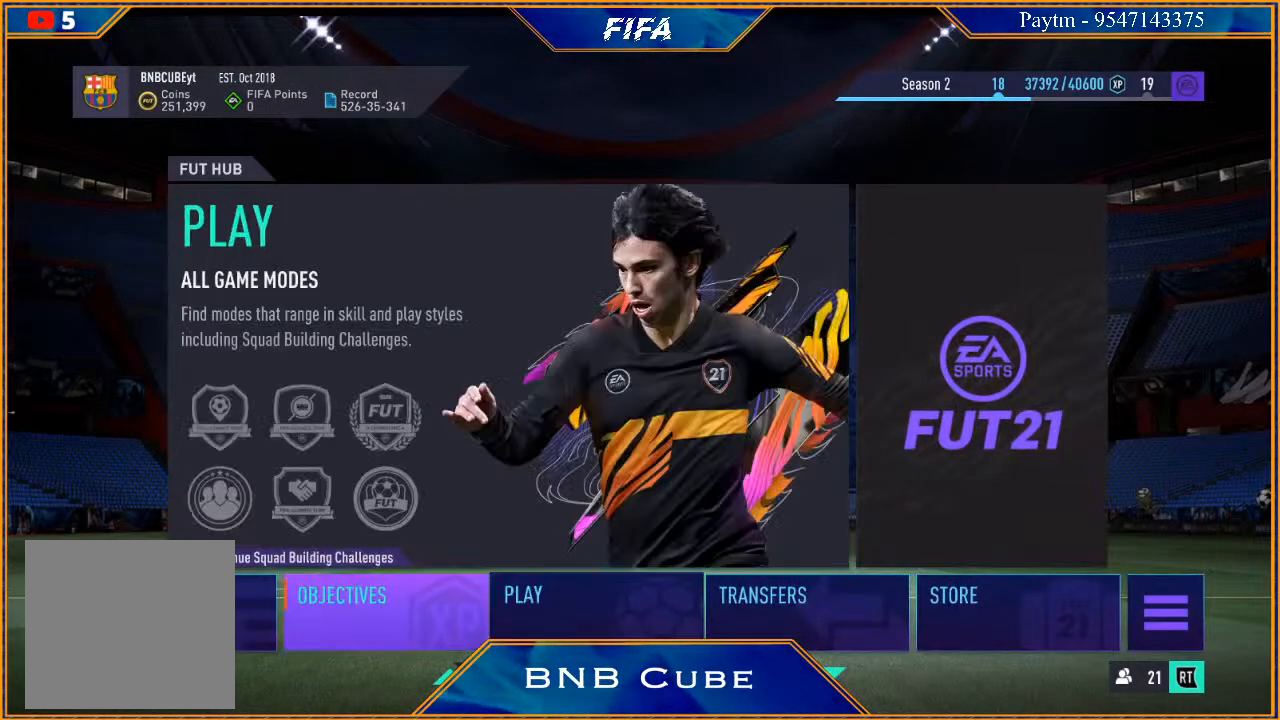
{"buttons": [], "left_stick": "center", "right_stick": "center", "events": []}
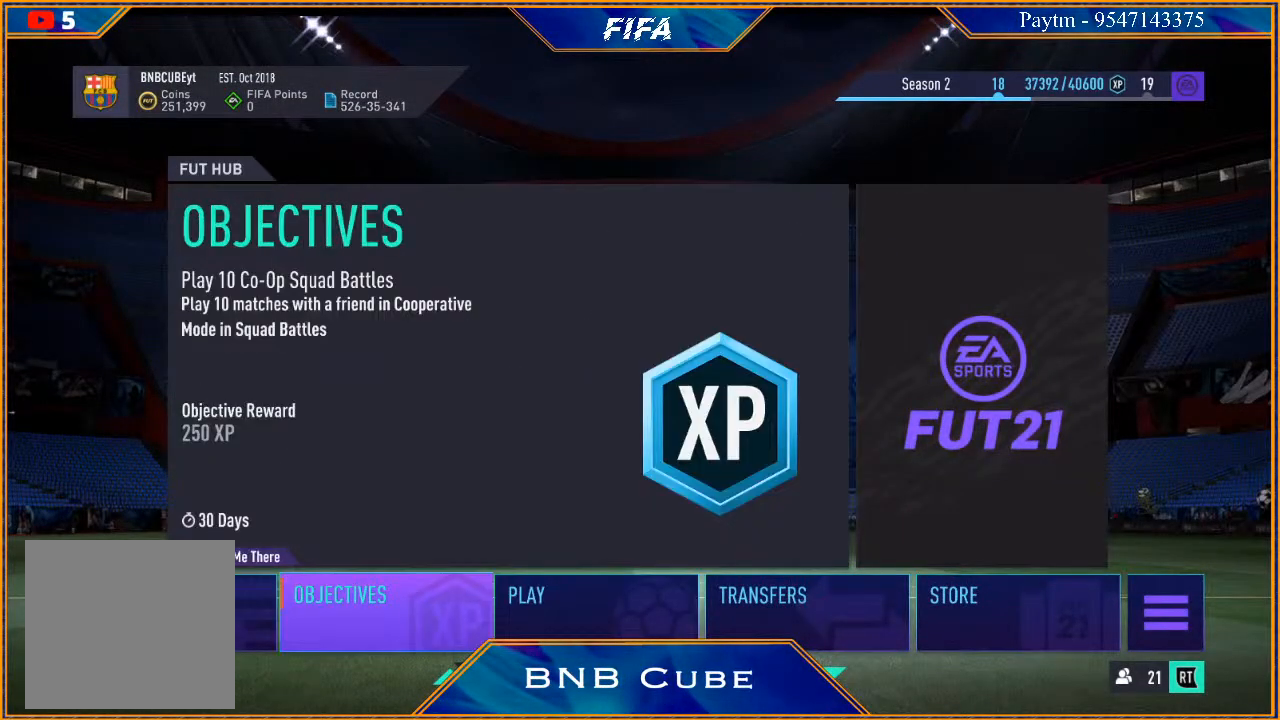
{"buttons": [], "left_stick": "center", "right_stick": "center", "events": [[200, "left_stick", "right"], [400, "left_stick", "center"]]}
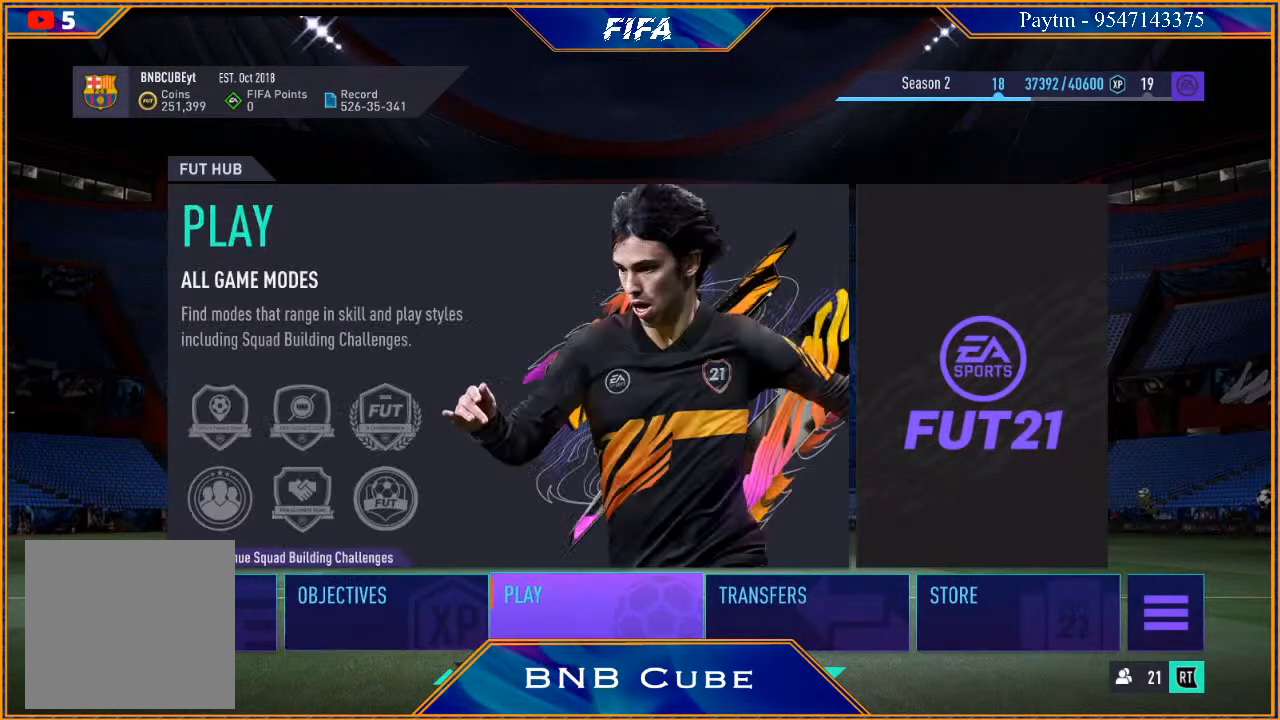
{"buttons": [], "left_stick": "center", "right_stick": "center", "events": [[33, "A", "down"], [200, "A", "up"]]}
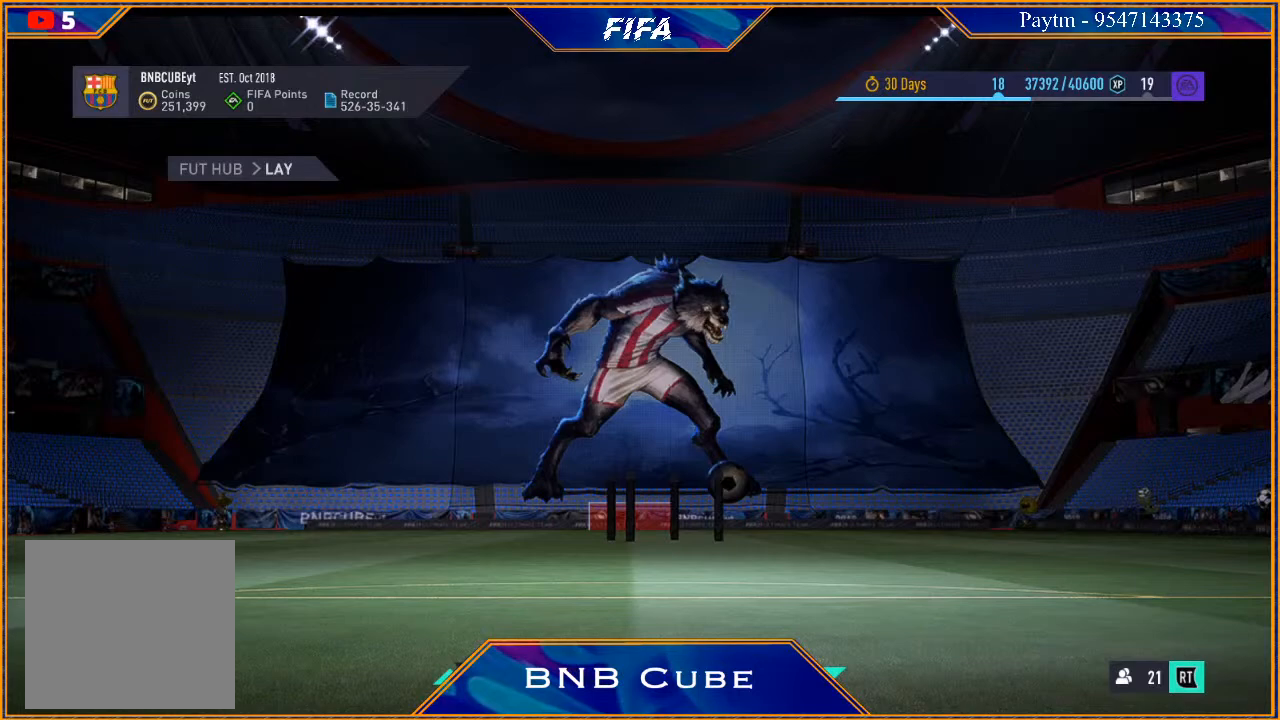
{"buttons": [], "left_stick": "center", "right_stick": "center", "events": []}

= PROBLEM TO WORK ON =
Reproduce the listing above exactly, excluding all pictures.

= WRITTEN SOLUTION =
{"buttons": [], "left_stick": "center", "right_stick": "center", "events": []}
{"buttons": [], "left_stick": "center", "right_stick": "center", "events": [[200, "left_stick", "right"], [400, "left_stick", "center"]]}
{"buttons": [], "left_stick": "center", "right_stick": "center", "events": [[33, "A", "down"], [200, "A", "up"]]}
{"buttons": [], "left_stick": "center", "right_stick": "center", "events": []}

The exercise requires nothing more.